**EXTRACTED ENTRIES**:

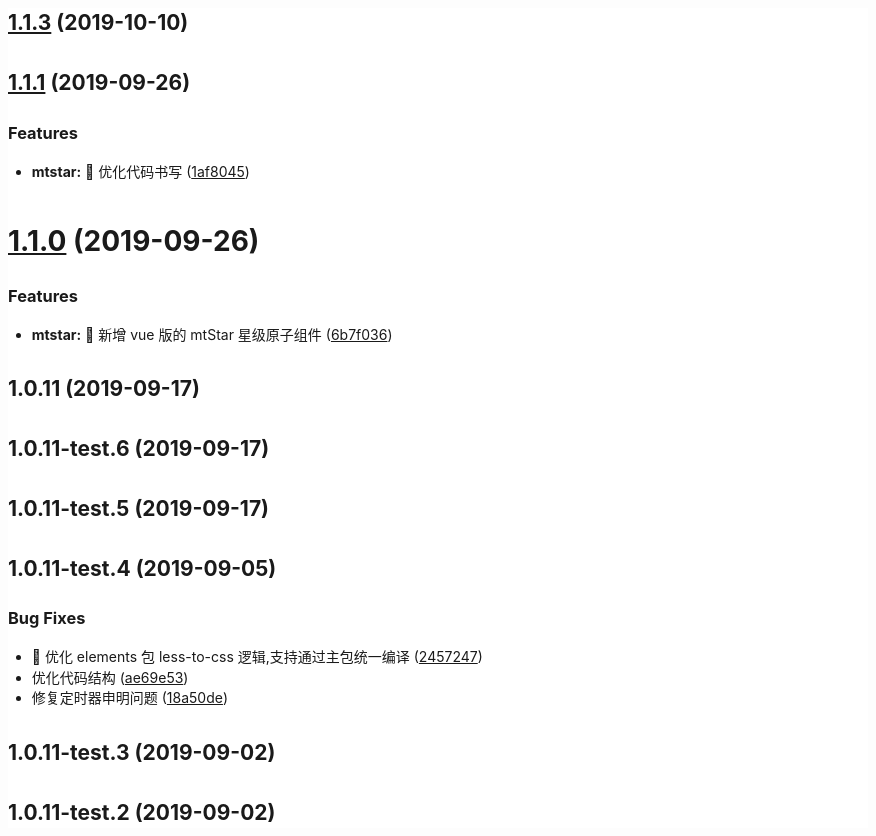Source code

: ## [1.1.3](https://code.mws.sankuai.com/repository/projects/f2e/repos/seed-ui-components/branches/compare?source=v1.1.3&target=v1.0.3&mwsArea=sh) (2019-10-10)

## [1.1.1](https://code.mws.sankuai.com/repository/projects/f2e/repos/seed-ui-components/branches/compare?source=v1.1.1&target=v1.0.3&mwsArea=sh) (2019-09-26)

### Features

- **mtstar:** :pencil: 优化代码书写
  ([1af8045](https://code.mws.sankuai.com/repository/projects/f2e/repos/seed-ui-components/commits/1af8045?mwsArea=sh))

# [1.1.0](https://code.mws.sankuai.com/repository/projects/f2e/repos/seed-ui-components/branches/compare?source=v1.1.0&target=v1.0.3&mwsArea=sh) (2019-09-26)

### Features

- **mtstar:** :pencil: 新增 vue 版的 mtStar 星级原子组件
  ([6b7f036](https://code.mws.sankuai.com/repository/projects/f2e/repos/seed-ui-components/commits/6b7f036?mwsArea=sh))

## 1.0.11 (2019-09-17)

## 1.0.11-test.6 (2019-09-17)

## 1.0.11-test.5 (2019-09-17)

## 1.0.11-test.4 (2019-09-05)

### Bug Fixes

- :green_heart: 优化 elements 包 less-to-css 逻辑,支持通过主包统一编译
  ([2457247](http://git.dianpingoa.com/v2/sh/projects/F2E/repos/seed-ui-components/commits/2457247))
- 优化代码结构
  ([ae69e53](http://git.dianpingoa.com/v2/sh/projects/F2E/repos/seed-ui-components/commits/ae69e53))
- 修复定时器申明问题
  ([18a50de](http://git.dianpingoa.com/v2/sh/projects/F2E/repos/seed-ui-components/commits/18a50de))

## 1.0.11-test.3 (2019-09-02)

## 1.0.11-test.2 (2019-09-02)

**TO-DO ITEM**: Among the lines of the records, copy out each one that contains the word "components".

**RESPONSE**:
: ## [1.1.3](https://code.mws.sankuai.com/repository/projects/f2e/repos/seed-ui-components/branches/compare?source=v1.1.3&target=v1.0.3&mwsArea=sh) (2019-10-10)
## [1.1.1](https://code.mws.sankuai.com/repository/projects/f2e/repos/seed-ui-components/branches/compare?source=v1.1.1&target=v1.0.3&mwsArea=sh) (2019-09-26)
  ([1af8045](https://code.mws.sankuai.com/repository/projects/f2e/repos/seed-ui-components/commits/1af8045?mwsArea=sh))
# [1.1.0](https://code.mws.sankuai.com/repository/projects/f2e/repos/seed-ui-components/branches/compare?source=v1.1.0&target=v1.0.3&mwsArea=sh) (2019-09-26)
  ([6b7f036](https://code.mws.sankuai.com/repository/projects/f2e/repos/seed-ui-components/commits/6b7f036?mwsArea=sh))
  ([2457247](http://git.dianpingoa.com/v2/sh/projects/F2E/repos/seed-ui-components/commits/2457247))
  ([ae69e53](http://git.dianpingoa.com/v2/sh/projects/F2E/repos/seed-ui-components/commits/ae69e53))
  ([18a50de](http://git.dianpingoa.com/v2/sh/projects/F2E/repos/seed-ui-components/commits/18a50de))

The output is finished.